Work to be completed -
Below are records with pictures in them. Output exactly the lines from the one with "Salle des fêtes : Espac" through the one with "Übersetzer: „Im wesentlichen", both included, and leave every picture out; give only those lines.

───── Records for this exercise

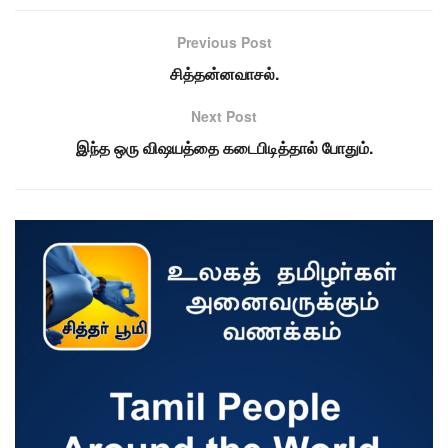
Previous Post
சித்தன்னவாசல்.
Next Post
இந்த ஒரு விஷயத்தை கடைபிடித்தால் போதும்.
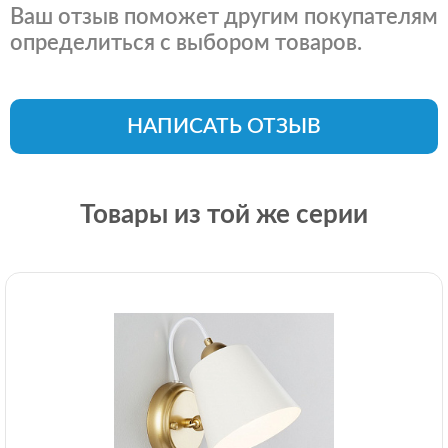
Ваш отзыв поможет другим покупателям
определиться с выбором товаров.
НАПИСАТЬ ОТЗЫВ
Товары из той же серии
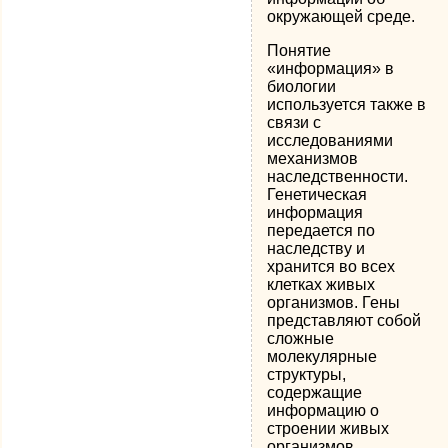
окружающей среде.
Понятие
«информация» в
биологии
используется также в
связи с
исследованиями
механизмов
наследственности.
Генетическая
информация
передается по
наследству и
хранится во всех
клетках живых
организмов. Гены
представляют собой
сложные
молекулярные
структуры,
содержащие
информацию о
строении живых
организмов.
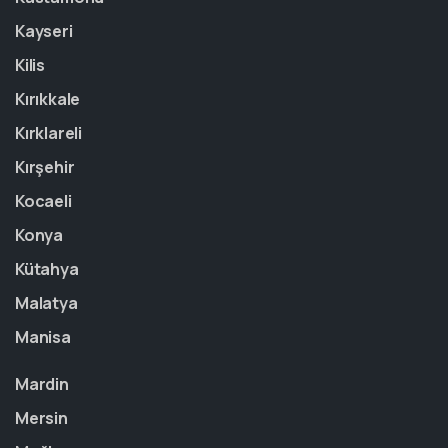
Kayseri
Kilis
Kırıkkale
Kırklareli
Kırşehir
Kocaeli
Konya
Kütahya
Malatya
Manisa
Mardin
Mersin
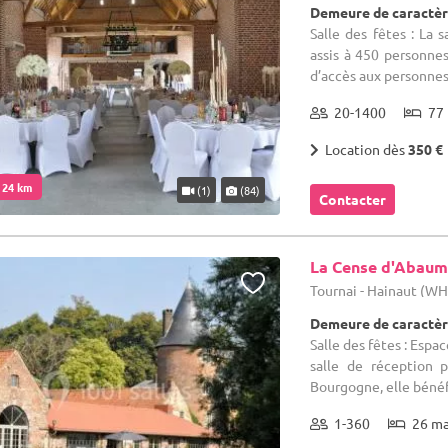
Demeure de caractèr
Salle des fêtes : La 
assis à 450 personnes
d’accès aux personnes 
20-1400
77 
Location dès
350 €
. 24 km
(1)
(84)
Contacter
La Cense d'Abau
Tournai - Hainaut (W
Demeure de caractèr
Salle des fêtes : Espac
salle de réception 
Bourgogne, elle bénéfi
1-360
26 m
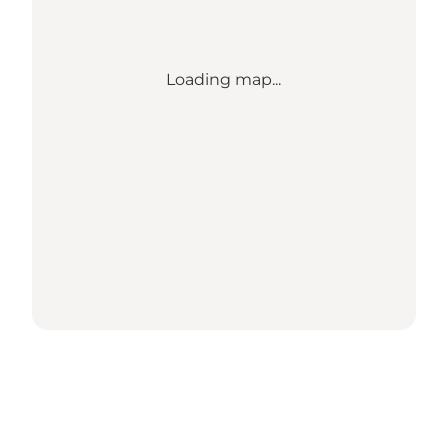
Loading map...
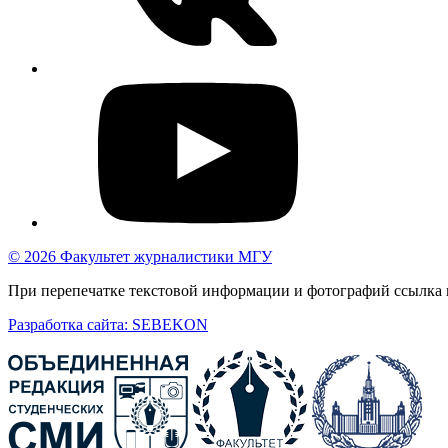
© 2026 Факультет журналистики МГУ
При перепечатке текстовой информации и фотографий ссылка н
Разработка сайта: SEBEKON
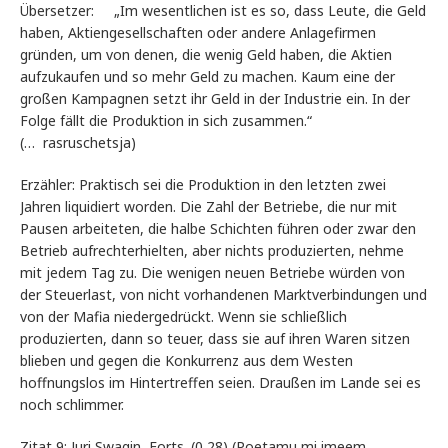
Übersetzer: „Im wesentlichen ist es so, dass Leute, die Geld
haben, Aktiengesellschaften oder andere Anlagefirmen
gründen, um von denen, die wenig Geld haben, die Aktien
aufzukaufen und so mehr Geld zu machen. Kaum eine der
großen Kampagnen setzt ihr Geld in der Industrie ein. In der
Folge fällt die Produktion in sich zusammen.“
(… rasruschetsja)
Erzähler: Praktisch sei die Produktion in den letzten zwei
Jahren liquidiert worden. Die Zahl der Betriebe, die nur mit
Pausen arbeiteten, die halbe Schichten führen oder zwar den
Betrieb aufrechterhielten, aber nichts produzierten, nehme
mit jedem Tag zu. Die wenigen neuen Betriebe würden von
der Steuerlast, von nicht vorhandenen Marktverbindungen und
von der Mafia niedergedrückt. Wenn sie schließlich
produzierten, dann so teuer, dass sie auf ihren Waren sitzen
blieben und gegen die Konkurrenz aus dem Westen
hoffnungslos im Hintertreffen seien. Draußen im Lande sei es
noch schlimmer.
Zitat 9: Juri Swagin, Forts. (0,28) (Poetamu mi imeem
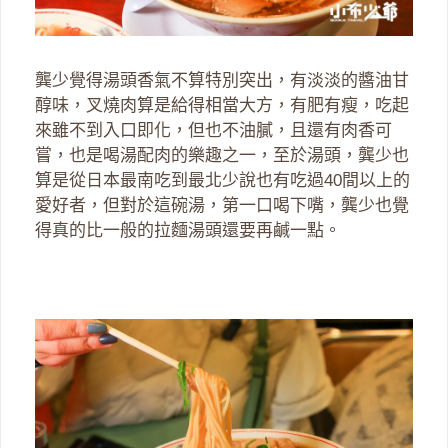
龔少覺得湯頭香氣不算特別突出，有淡淡的醬油甘
醇味，叉燒肉算是給得相當大方，有肥有瘦，吃起
來雖不到入口即化，但也不油膩，且還有肉香可
嘗，也是喝湯配肉的樂趣之一，至於湯頭，龔少也
算是從日本最南吃到最北少說也有吃過40間以上的
愛好者，但對於這碗湯，第一口喝下嘴，龔少也覺
得真的比一般的拉麵湯頭還要再鹹一點。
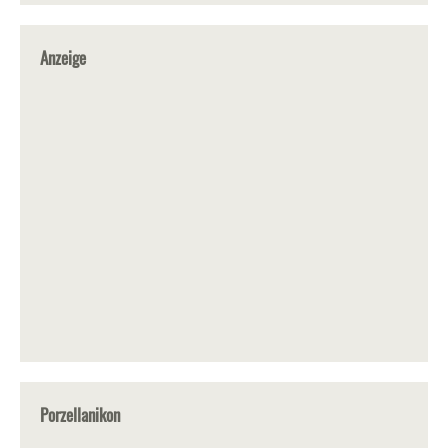
Anzeige
Porzellanikon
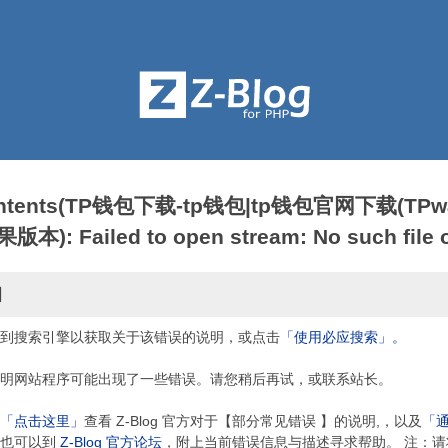
contents(TP钱包下载-tp钱包|tp钱包官网下载(TPwa
: Failed to open stream: No such file or
因
到搜索引擎以获取关于该错误的说明，或点击
「使用必应搜索」。
明网站程序可能出现了一些错误。请您稍后再试，或联系站长。
「点击这里」
查看 Z-Blog 官方对于【部分常见错误 】的说明,，以及
「
，也可以到
Z-Blog 官方论坛
，附上当前错误信息与描述寻求帮助。 注：请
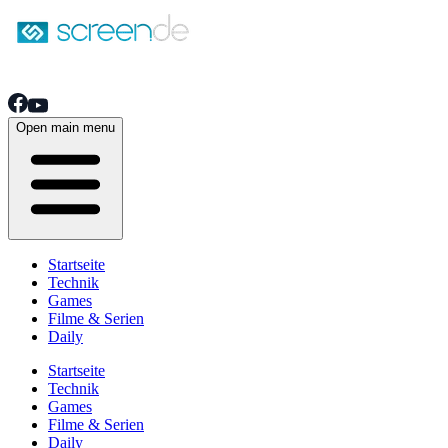
Open main menu
Startseite
Technik
Games
Filme & Serien
Daily
Startseite
Technik
Games
Filme & Serien
Daily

──────────

Finished exercise -
Salle des fêtes : Espac
salle de réception 
Bourgogne, elle bénéfi
1-360
26 m
Loading map...
© 2026 Факультет журналистики МГУ
При перепечатке текстовой информации и фотографий ссылка н
Разработка сайта: SEBEKON
Übersetzer: „Im wesentlichen ist es so, dass Leute, die Geld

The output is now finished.